I. Requirements Analysis
The rapid advancement of quantum computing poses a serious threat to existing cryptographic technologies. Guided by the strategic requirements of the global energy internet, the power industry adheres to the principles of "security zoning, dedicated networks, horizontal isolation, and vertical authentication." It has issued the "Notice on Matters Decided for Research and Application of Quantum Communication Technology," committing to explore the application of quantum communication technology to achieve technological upgrades and ensure network information security.
Quantum cryptography leverages the principles of quantum mechanics—specifically the no-cloning theorem and the uncertainty principle—to transmit cryptographic information via single photons. Through quantum channels, it enables secure key distribution between authorized users. Unlike public-key cryptosystems, its security is grounded in fundamental laws of quantum physics rather than computational complexity, earning it the designation of unconditional security. This technology provides us with a means of secure, confidential communication that is impervious to eavesdropping and unbreakable.
II. Working Principle
The Gigabit Quantum Key Distribution Terminal is a specialized device for implementing quantum cryptography technology. It employs the internationally recognized Faraday-Michelson (F-1) phase encoding scheme, which has secured patents in China, the United States, Japan, and other countries, along with the First Prize for Technological Invention from the Ministry of Education. This scheme represents the most stable quantum cryptographic communication solution currently available globally. This device utilizes the quantum state properties of light for key negotiation, enabling on-demand, real-time, high-speed, and secure key distribution over long-distance fiber optic links. It provides key read interfaces for upper-layer applications. With a trigger frequency reaching 1GHz, it serves as a core component in wide-area quantum secure communication backbone networks.
III. Features and Functions
1. Repetition frequency: 1 GHz;
2. Communication distance reaches hundreds of kilometers;
3. Directly utilize existing fiber optic network resources to support intelligent key service centers;
4. BB84 key distribution technology with deception mode, real-time line attack detection;
5. F-phase encoding scheme, completely immune to line disturbances.
IV. Typical Applications
1. Secure Communication for Power Dispatch Command Systems: Ensures secure transmission of commands between multi-level dispatch centers (National Dispatch - Regional Dispatch - Provincial Dispatch - Local Dispatch - County Dispatch), preventing command tampering and theft under quantum computing attacks; implements "one-time password" encryption for dispatch work orders and incident handling instructions to guarantee stable grid operation; Protect "four remote functions" (remote measurement, remote signaling, remote control, remote adjustment) data within SCADA systems to prevent hijacking of control commands; provide quantum security for stability control devices and PMUs (Phasor Measurement Units) to ensure grid dynamic monitoring data remains tamper-proof.

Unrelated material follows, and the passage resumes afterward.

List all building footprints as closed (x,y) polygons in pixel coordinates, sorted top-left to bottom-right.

2. Substation Security Protection and Monitoring: Encrypt measurement and control signals between substations to enable quantum-encrypted transmission of relay protection signals and stability control signals, preventing "false tripping" and "failure to trip." Protect IEC 61850 protocol communications in smart substations to prevent exploitation of protocol vulnerabilities.

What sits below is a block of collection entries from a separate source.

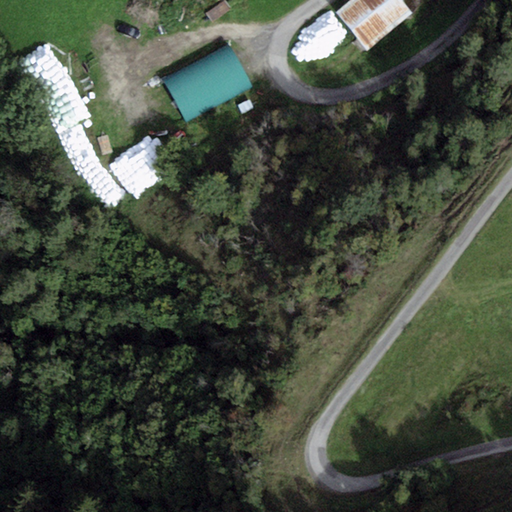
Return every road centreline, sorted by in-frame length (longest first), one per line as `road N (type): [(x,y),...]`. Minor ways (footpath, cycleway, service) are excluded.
road 1 (unclassified): [(511,444),(354,486),(320,471),(315,448),(329,414),(511,177)]
road 2 (unclassified): [(486,0),(441,46),(359,92),(302,94),(282,77),(278,52)]
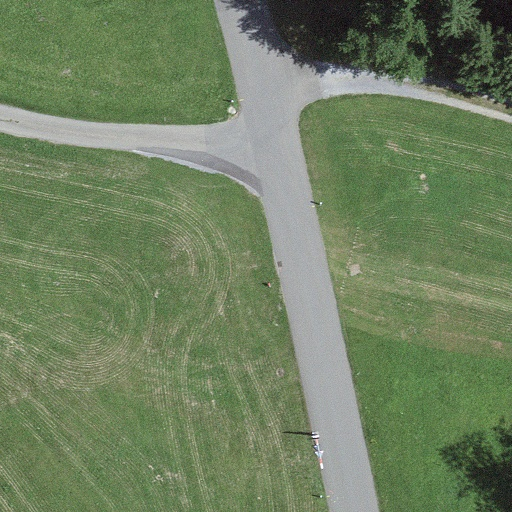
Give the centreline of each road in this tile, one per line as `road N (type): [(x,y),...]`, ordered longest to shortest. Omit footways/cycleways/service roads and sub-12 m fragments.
road 1 (tertiary): [(355,511),(240,0)]
road 2 (track): [(261,84),(379,80),(511,106)]
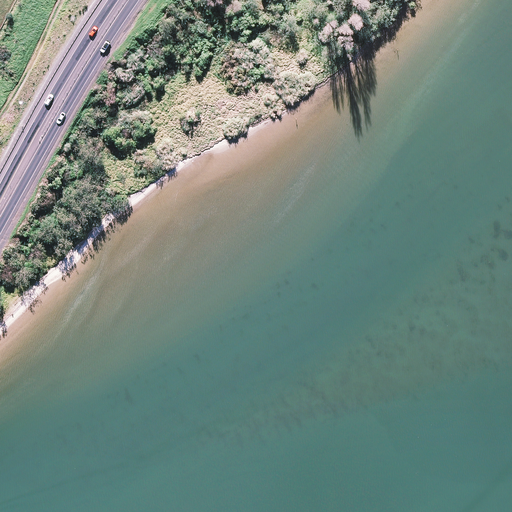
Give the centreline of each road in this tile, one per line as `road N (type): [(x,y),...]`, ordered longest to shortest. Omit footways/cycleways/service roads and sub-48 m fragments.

3. New Energy Grid Integration Security Assurance: Secure transmission of aggregated distributed energy sources employs a two-stage quantum encryption approach—"aggregation-access": First, data from dispersed small hydropower stations is aggregated via wireless quantum encryption, then transmitted to the dispatch system through fiber-optic quantum encryption. This provides real-time data protection for intermittent power sources like wind and solar, ensuring new energy sources achieve "plug-and-play security."

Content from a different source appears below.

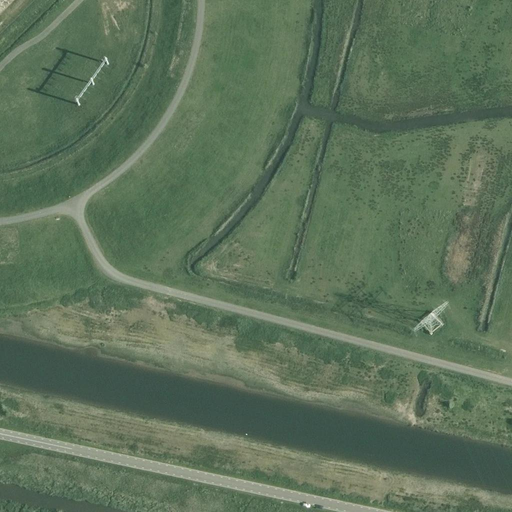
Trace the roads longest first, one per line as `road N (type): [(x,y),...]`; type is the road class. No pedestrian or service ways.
road 1 (unclassified): [(74,205),(117,279),(511,383)]
road 2 (unclassified): [(0,429),(371,511)]
road 3 (unclassified): [(74,205),(169,111),(190,73),(209,0)]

4. Security Enhancement for Distribution Network Automation: Strengthen security for distribution terminals by providing quantum-secure services for FTUs (Feeder Terminals), DTUs (Data Terminals), and TTUs (Transformer Terminals). Implement end-to-end encryption between the automation master station and terminals via quantum VPN to safeguard fault location and isolation commands. Intelligent distributed FA (feeder automation) protection integrates quantum encryption with TSN (Time-Sensitive Networking) technology to achieve rapid fault location and isolation, ensuring power supply reliability.